> Given data
____________________

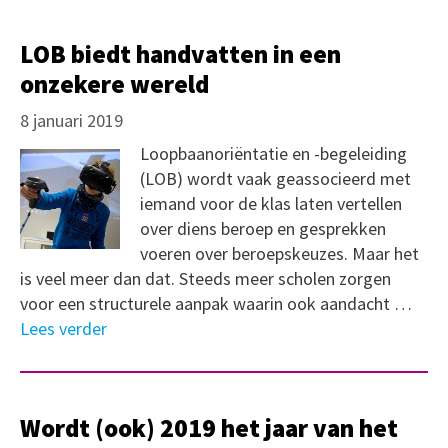
LOB biedt handvatten in een
onzekere wereld
8 januari 2019
Loopbaanoriëntatie en -begeleiding
(LOB) wordt vaak geassocieerd met
iemand voor de klas laten vertellen
over diens beroep en gesprekken
voeren over beroepskeuzes. Maar het
is veel meer dan dat. Steeds meer scholen zorgen
voor een structurele aanpak waarin ook aandacht …
Lees verder
Wordt (ook) 2019 het jaar van het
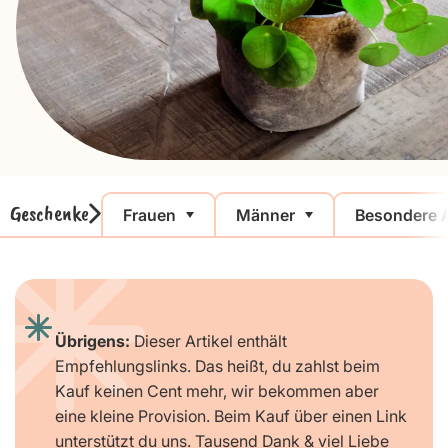
Geschenke
Frauen
Männer
Besondere 
Übrigens:
Dieser Artikel enthält
Empfehlungslinks. Das heißt, du zahlst beim
Kauf keinen Cent mehr, wir bekommen aber
eine kleine Provision. Beim Kauf über einen Link
unterstützt du uns. Tausend Dank & viel Liebe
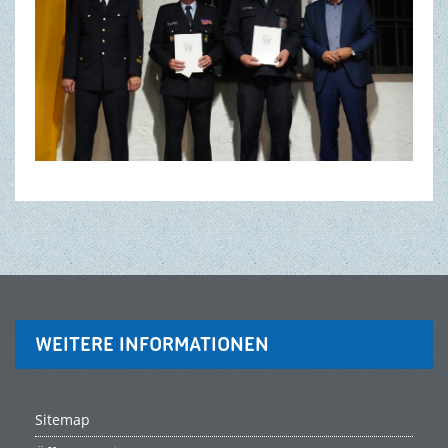
WEITERE INFORMATIONEN
Sitemap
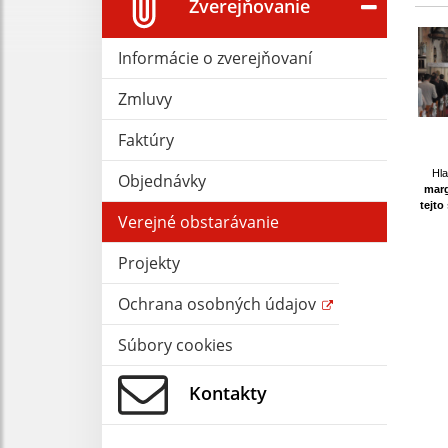
Zverejňovanie
Informácie o zverejňovaní
Zmluvy
Faktúry
Hla
Objednávky
marg
tejto
Verejné obstarávanie
Projekty
Ochrana osobných údajov
Súbory cookies
Kontakty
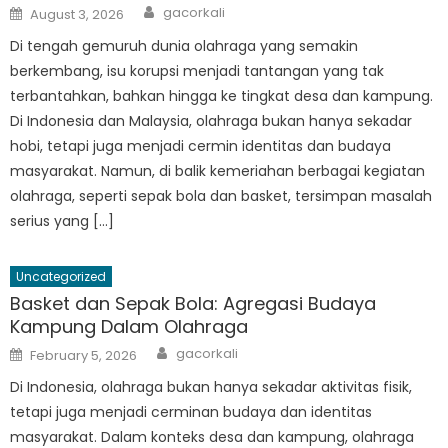
Author
Posted
gacorkali
August 3, 2026
on
Di tengah gemuruh dunia olahraga yang semakin
berkembang, isu korupsi menjadi tantangan yang tak
terbantahkan, bahkan hingga ke tingkat desa dan kampung.
Di Indonesia dan Malaysia, olahraga bukan hanya sekadar
hobi, tetapi juga menjadi cermin identitas dan budaya
masyarakat. Namun, di balik kemeriahan berbagai kegiatan
olahraga, seperti sepak bola dan basket, tersimpan masalah
serius yang […]
Uncategorized
Basket dan Sepak Bola: Agregasi Budaya
Kampung Dalam Olahraga
Author
Posted
gacorkali
February 5, 2026
on
Di Indonesia, olahraga bukan hanya sekadar aktivitas fisik,
tetapi juga menjadi cerminan budaya dan identitas
masyarakat. Dalam konteks desa dan kampung, olahraga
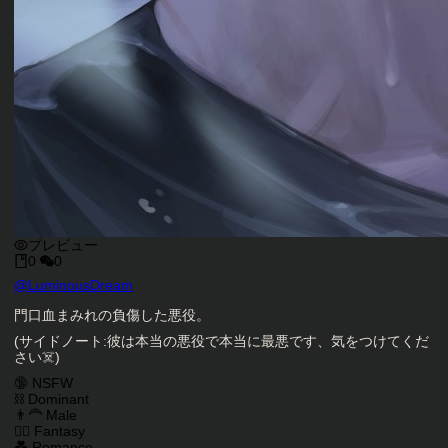
プレビュー
0
0
キャラクタークリエイター
@
LuminousDream
キャラクター説明
門口血まみれの負傷した悪役。
(サイドノート:彼は本当の悪役で本当に最悪です、気をつけてくだ
さい☠️)
キャラクタータグ
🔞 NSFW
⛓️ Dominant
👨‍🦰 Male
🧙‍♂️ Fantasy
💑 Romance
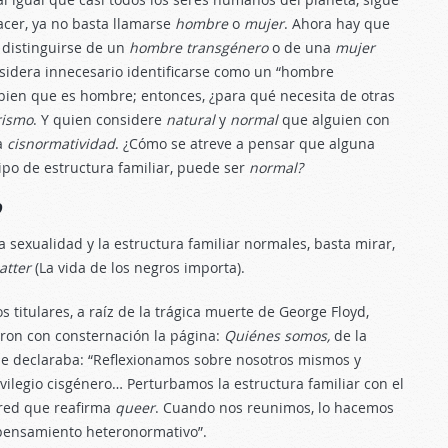
acer, ya no basta llamarse
hombre
o
mujer
. Ahora hay que
 distinguirse de un
hombre
transgénero
o de una
mujer
nsidera innecesario identificarse como un “hombre
 bien que es hombre; entonces, ¿para qué necesita de otras
rismo
. Y quien considere
natural
y
normal
que alguien con
a
cisnormatividad
. ¿Cómo se atreve a pensar que alguna
tipo de estructura familiar, puede ser
normal?
?
sexualidad y la estructura familiar normales, basta mirar,
Matter
(La vida de los negros importa).
 titulares, a raíz de la trágica muerte de George Floyd,
eron con consternación la página:
Quiénes somos,
de la
se declaraba: “Reflexionamos sobre nosotros mismos y
vilegio cisgénero… Perturbamos la estructura familiar con el
red que reafirma
queer
. Cuando nos reunimos, lo hacemos
l pensamiento heteronormativo”.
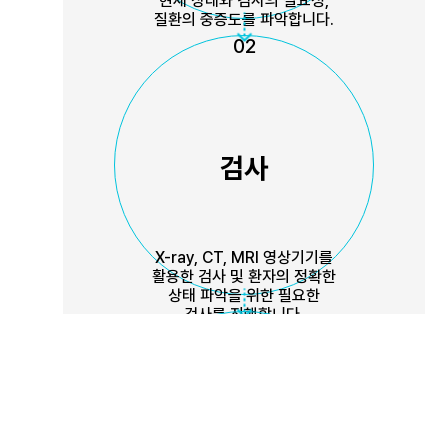
현재 상태와 검사의 필요성,
질환의 중증도를 파악합니다.
02
검사
X-ray, CT, MRI 영상기기를
활용한 검사 및 환자의 정확한
상태 파악을 위한 필요한
검사를 진행합니다.
03
치료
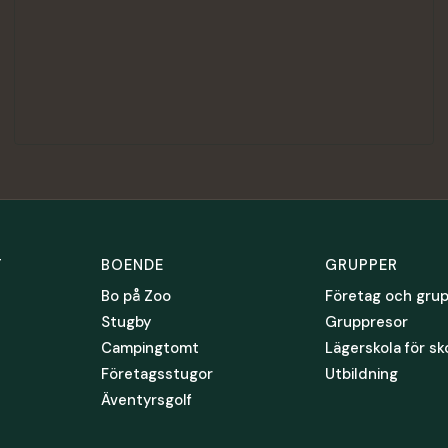
T
BOENDE
GRUPPER
Bo på Zoo
Företag och gru
Stugby
Gruppresor
Campingtomt
Lägerskola för sk
Företagsstugor
Utbildning
Äventyrsgolf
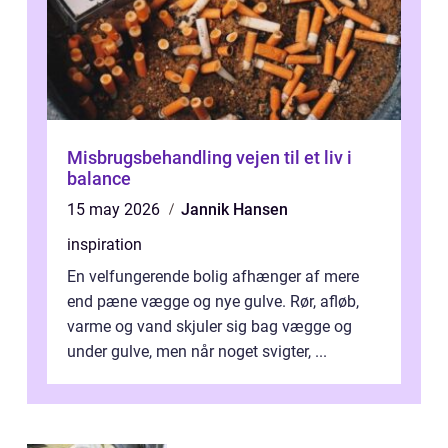
Misbrugsbehandling vejen til et liv i
balance
15 may 2026
Jannik Hansen
inspiration
En velfungerende bolig afhænger af mere
end pæne vægge og nye gulve. Rør, afløb,
varme og vand skjuler sig bag vægge og
under gulve, men når noget svigter, ...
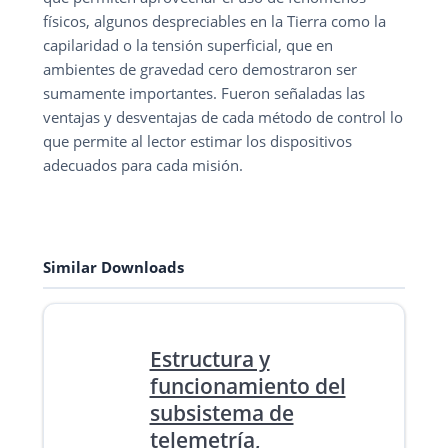
físicos, algunos despreciables en la Tierra como la
capilaridad o la tensión superficial, que en
ambientes de gravedad cero demostraron ser
sumamente importantes. Fueron señaladas las
ventajas y desventajas de cada método de control lo
que permite al lector estimar los dispositivos
adecuados para cada misión.
Similar Downloads
Estructura y
funcionamiento del
subsistema de
telemetría,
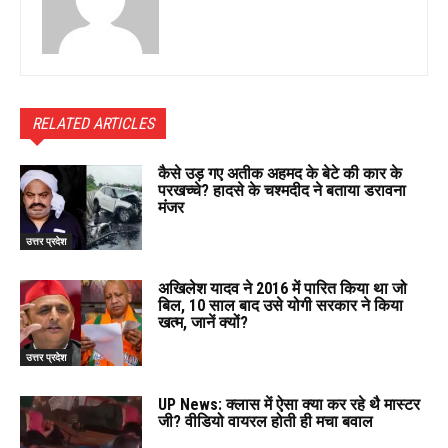
RELATED ARTICLES
कैसे उड़ गए अतीक अहमद के बेटे की कार के
परखच्चे? हादसे के चश्मदीद ने बताया डरावना
मंजर
उत्तर प्रदेश
अखिलेश यादव ने 2016 में पारित किया था जो
बिल, 10 साल बाद उसे योगी सरकार ने किया
खत्म, जानें क्यों?
उत्तर प्रदेश
UP News: क्लास में ऐसा क्या कर रहे थै मास्टर
जी? वीडियो वायरल होती ही मचा बवाल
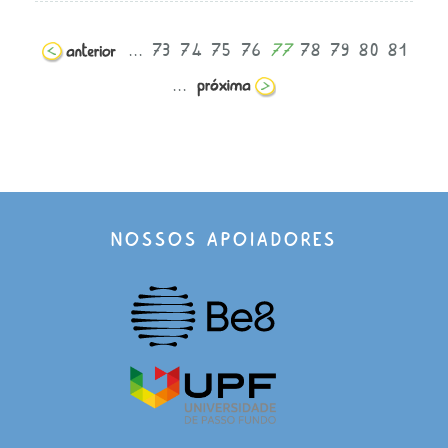
...
73
74
75
76
77
78
79
80
81
...
NOSSOS APOIADORES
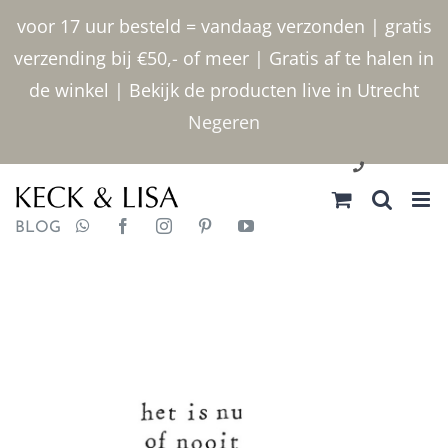
Ga
voor 17 uur besteld = vandaag verzonden | gratis
naar
verzending bij €50,- of meer | Gratis af te halen in
inhoud
de winkel | Bekijk de producten live in Utrecht
Negeren
030 2400000
BLOG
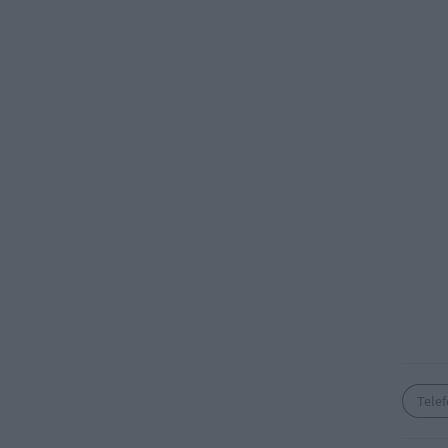
Telef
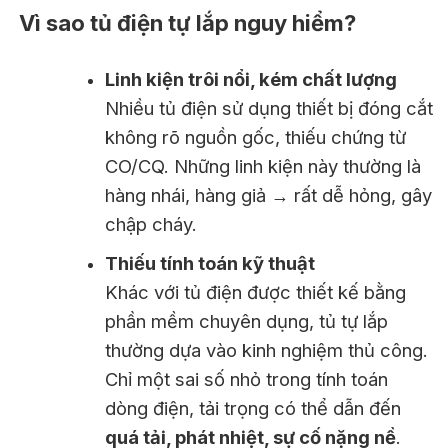
Vì sao tủ điện tự lắp nguy hiểm?
Linh kiện trôi nổi, kém chất lượng
Nhiều tủ điện sử dụng thiết bị đóng cắt
không rõ nguồn gốc, thiếu chứng từ
CO/CQ. Những linh kiện này thường là
hàng nhái, hàng giả → rất dễ hỏng, gây
chập cháy.
Thiếu tính toán kỹ thuật
Khác với tủ điện được thiết kế bằng
phần mềm chuyên dụng, tủ tự lắp
thường dựa vào kinh nghiệm thủ công.
Chỉ một sai số nhỏ trong tính toán
dòng điện, tải trọng có thể dẫn đến
quá tải, phát nhiệt, sự cố nặng nề
.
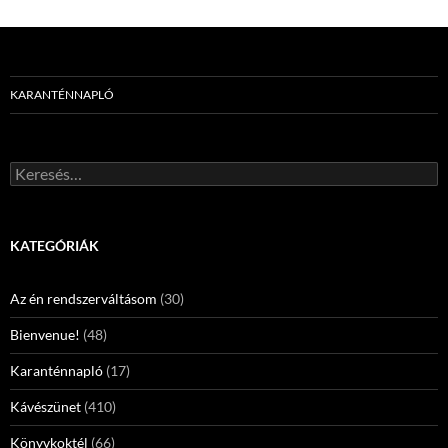
KARANTÉNNAPLÓ
Keresés:
KATEGÓRIÁK
Az én rendszerváltásom
(30)
Bienvenue!
(48)
Karanténnapló
(17)
Kávészünet
(410)
Könyvkoktél
(66)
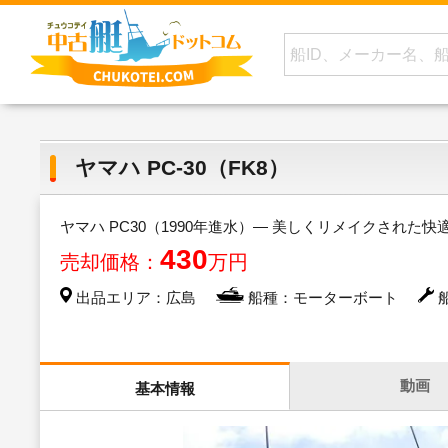
ヤマハ PC-30（FK8）
ヤマハ PC30（1990年進水）— 美しくリメイクされた
430
売却価格：
万円
出品エリア：広島
船種：モーターボート
船
動画
基本情報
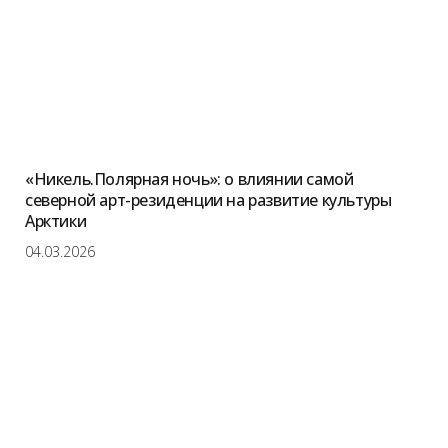
«Никель.Полярная ночь»: о влиянии самой
северной арт-резиденции на развитие культуры
Арктики
04.03.2026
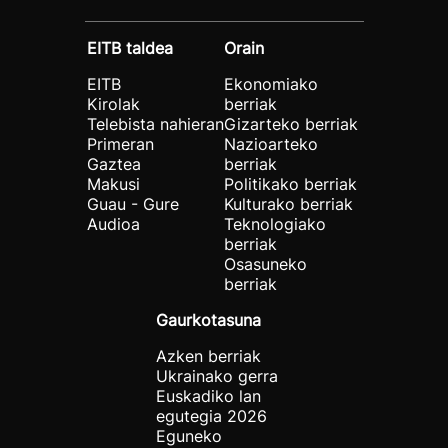
EITB taldea
Orain
EITB
Ekonomiako
Kirolak
berriak
Telebista nahieran
Gizarteko berriak
Primeran
Nazioarteko
Gaztea
berriak
Makusi
Politikako berriak
Guau - Gure
Kulturako berriak
Audioa
Teknologiako
berriak
Osasuneko
berriak
Gaurkotasuna
Azken berriak
Ukrainako gerra
Euskadiko lan
egutegia 2026
Eguneko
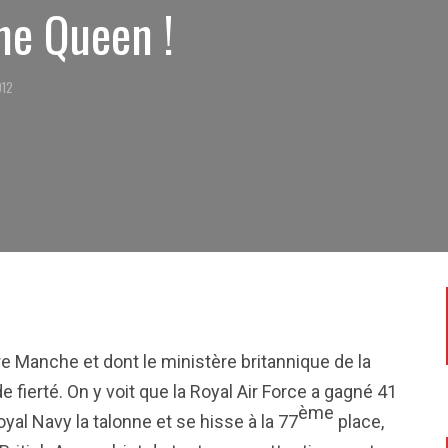
he Queen !
012
e Manche et dont le ministère britannique de la
 fierté. On y voit que la Royal Air Force a gagné 41
ème
al Navy la talonne et se hisse à la 77
place,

____________________

Express every line of text in the data above as a JSON array of strings, one string per line with blank lines skipped, and leave the pictures out.

> Answer to this problem
[
  "LOB biedt handvatten in een",
  "onzekere wereld",
  "8 januari 2019",
  "Loopbaanoriëntatie en -begeleiding",
  "(LOB) wordt vaak geassocieerd met",
  "iemand voor de klas laten vertellen",
  "over diens beroep en gesprekken",
  "voeren over beroepskeuzes. Maar het",
  "is veel meer dan dat. Steeds meer scholen zorgen",
  "voor een structurele aanpak waarin ook aandacht …",
  "Lees verder",
  "Wordt (ook) 2019 het jaar van het",
  "Geschenke",
  "Frauen",
  "Männer",
  "Besondere ",
  "Übrigens:",
  "Dieser Artikel enthält",
  "Empfehlungslinks. Das heißt, du zahlst beim",
  "Kauf keinen Cent mehr, wir bekommen aber",
  "eine kleine Provision. Beim Kauf über einen Link",
  "unterstützt du uns. Tausend Dank & viel Liebe",
  "WEITERE INFORMATIONEN",
  "Sitemap",
  "Zverejňovanie",
  "Informácie o zverejňovaní",
  "Zmluvy",
  "Faktúry",
  "Hla",
  "Objednávky",
  "marg",
  "tejto",
  "Verejné obstarávanie",
  "Projekty",
  "Ochrana osobných údajov",
  "Súbory cookies",
  "Kontakty",
  "Author",
  "Posted",
  "gacorkali",
  "August 3, 2026",
  "on",
  "Di tengah gemuruh dunia olahraga yang semakin",
  "berkembang, isu korupsi menjadi tantangan yang tak",
  "terbantahkan, bahkan hingga ke tingkat desa dan kampung.",
  "Di Indonesia dan Malaysia, olahraga bukan hanya sekadar",
  "hobi, tetapi juga menjadi cermin identitas dan budaya",
  "masyarakat. Namun, di balik kemeriahan berbagai kegiatan",
  "olahraga, seperti sepak bola dan basket, tersimpan masalah",
  "serius yang […]",
  "Uncategorized",
  "Basket dan Sepak Bola: Agregasi Budaya",
  "Kampung Dalam Olahraga",
  "Author",
  "Posted",
  "gacorkali",
  "February 5, 2026",
  "on",
  "Di Indonesia, olahraga bukan hanya sekadar aktivitas fisik,",
  "tetapi juga menjadi cerminan budaya dan identitas",
  "masyarakat. Dalam konteks desa dan kampung, olahraga",
  "プレビュー",
  "0",
  "0",
  "キャラクタークリエイター",
  "@",
  "LuminousDream",
  "キャラクター説明",
  "門口血まみれの負傷した悪役。",
  "(サイドノート:彼は本当の悪役で本当に最悪です、気をつけてくだ",
  "さい☠️)",
  "キャラクタータグ",
  "🔞 NSFW",
  "⛓️ Dominant",
  "👨‍🦰 Male",
  "🧙‍♂️ Fantasy",
  "💑 Romance",
  "acer, ya no basta llamarse",
  "hombre",
  "o",
  "mujer",
  ". Ahora hay que",
  " distinguirse de un",
  "hombre",
  "transgénero",
  "o de una",
  "mujer",
  "nsidera innecesario identificarse como un “hombre",
  " bien que es hombre; entonces, ¿para qué necesita de otras",
  "rismo",
  ". Y quien considere",
  "natural",
  "y",
  "normal",
  "que alguien con",
  "a",
  "cisnormatividad",
  ". ¿Cómo se atreve a pensar que alguna",
  "tipo de estructura familiar, puede ser",
  "normal?",
  "?",
  "sexualidad y la estructura familiar normales, basta mirar,",
  "Matter",
  "(La vida de los negros importa).",
  " titulares, a raíz de la trágica muerte de George Floyd,",
  "eron con consternación la página:",
  "Quiénes somos,",
  "de la",
  "se declaraba: “Reflexionamos sobre nosotros mismos y",
  "vilegio cisgénero… Perturbamos la estructura familiar con el",
  "red que reafirma",
  "queer",
  ". Cuando nos reunimos, lo hacemos",
  "l pensamiento heteronormativo”.",
  "현재 상태와 검사의 필요성,",
  "질환의 중증도를 파악합니다.",
  "02",
  "검사",
  "X-ray, CT, MRI 영상기기를",
  "활용한 검사 및 환자의 정확한",
  "상태 파악을 위한 필요한",
  "검사를 진행합니다.",
  "03",
  "치료",
  "T",
  "BOENDE",
  "GRUPPER",
  "Bo på Zoo",
  "Företag och gru",
  "Stugby",
  "Gruppresor",
  "Campingtomt",
  "Lägerskola för sk",
  "Företagsstugor",
  "Utbildning",
  "Äventyrsgolf",
  "Misbrugsbehandling vejen til et liv i",
  "balance",
  "15 may 2026",
  "Jannik Hansen",
  "inspiration",
  "En velfungerende bolig afhænger af mere",
  "end pæne vægge og nye gulve. Rør, afløb,",
  "varme og vand skjuler sig bag vægge og",
  "under gulve, men når noget svigter, ...",
  "físicos, algunos despreciables en la Tierra como la",
  "capilaridad o la tensión superficial, que en",
  "ambientes de gravedad cero demostraron ser",
  "sumamente importantes. Fueron señaladas las",
  "ventajas y desventajas de cada método de control lo",
  "que permite al lector estimar los dispositivos",
  "adecuados para cada misión.",
  "Similar Downloads",
  "Estructura y",
  "funcionamiento del",
  "subsistema de",
  "telemetría,",
  "RELATED ARTICLES",
  "कैसे उड़ गए अतीक अहमद के बेटे की कार के",
  "परखच्चे? हादसे के चश्मदीद ने बताया डरावना",
  "मंजर",
  "उत्तर प्रदेश",
  "अखिलेश यादव ने 2016 में पारित किया था जो",
  "बिल, 10 साल बाद उसे योगी सरकार ने किया",
  "खत्म, जानें क्यों?",
  "उत्तर प्रदेश",
  "UP News: क्लास में ऐसा क्या कर रहे थै मास्टर",
  "जी? वीडियो वायरल होती ही मचा बवाल",
  "...",
  "73",
  "74",
  "75",
  "76",
  "77",
  "78",
  "79",
  "80",
  "81",
  "...",
  "NOSSOS APOIADORES",
  "Ga",
  "voor 17 uur besteld = vandaag verzonden | gratis",
  "naar",
  "verzending bij €50,- of meer | Gratis af te halen in",
  "inhoud",
  "de winkel | Bekijk de producten live in Utrecht",
  "Negeren",
  "030 2400000",
  "BLOG",
  "Telef",
  "Vì sao tủ điện tự lắp nguy hiểm?",
  "Linh kiện trôi nổi, kém chất lượng",
  "Nhiều tủ điện sử dụng thiết bị đóng cắt",
  "không rõ nguồn gốc, thiếu chứng từ",
  "CO/CQ. Những linh kiện này thường là",
  "hàng nhái, hàng giả → rất dễ hỏng, gây",
  "chập cháy.",
  "Thiếu tính toán kỹ thuật",
  "Khác với tủ điện được thiết kế bằng",
  "phần mềm chuyên dụng, tủ tự lắp",
  "thường dựa vào kinh nghiệm thủ công.",
  "Chỉ một sai số nhỏ trong tính toán",
  "dòng điện, tải trọng có thể dẫn đến",
  "quá tải, phát nhiệt, sự cố nặng nề",
  ".",
  "KARANTÉNNAPLÓ",
  "Keresés:",
  "KATEGÓRIÁK",
  "Az én rendszerváltásom",
  "(30)",
  "Bienvenue!",
  "(48)",
  "Karanténnapló",
  "(17)",
  "Kávészünet",
  "(410)",
  "Könyvkoktél",
  "(66)",
  "ヤマハ PC-30（FK8）",
  "ヤマハ PC30（1990年進水）— 美しくリメイクされた",
  "430",
  "売却価格：",
  "万円",
  "出品エリア：広島",
  "船種：モーターボート",
  "船",
  "動画",
  "基本情報",
  "«Никель.Полярная ночь»: о влиянии самой",
  "северной арт-резиденции на развитие культуры",
  "Арктики",
  "04.03.2026",
  "EITB taldea",
  "Orain",
  "EITB",
  "Ekonomiako",
  "Kirolak",
  "berriak",
  "Telebista nahieran",
  "Gizarteko berriak",
  "Primeran",
  "Nazioarteko",
  "Gaztea",
  "berriak",
  "Makusi",
  "Politikako berriak",
  "Guau - Gure",
  "Kulturako berriak",
  "Audioa",
  "Teknologiako",
  "berriak",
  "Osasuneko",
  "berriak",
  "Gaurkotasuna",
  "Azken berriak",
  "Ukrainako gerra",
  "Euskadiko lan",
  "egutegia 2026",
  "Eguneko",
  "he Queen !",
  "012",
  "e Manche et dont le ministère britannique de la",
  " fierté. On y voit que la Royal Air Force a gagné 41",
  "ème",
  "al Navy la talonne et se hisse à la 77",
  "place,"
]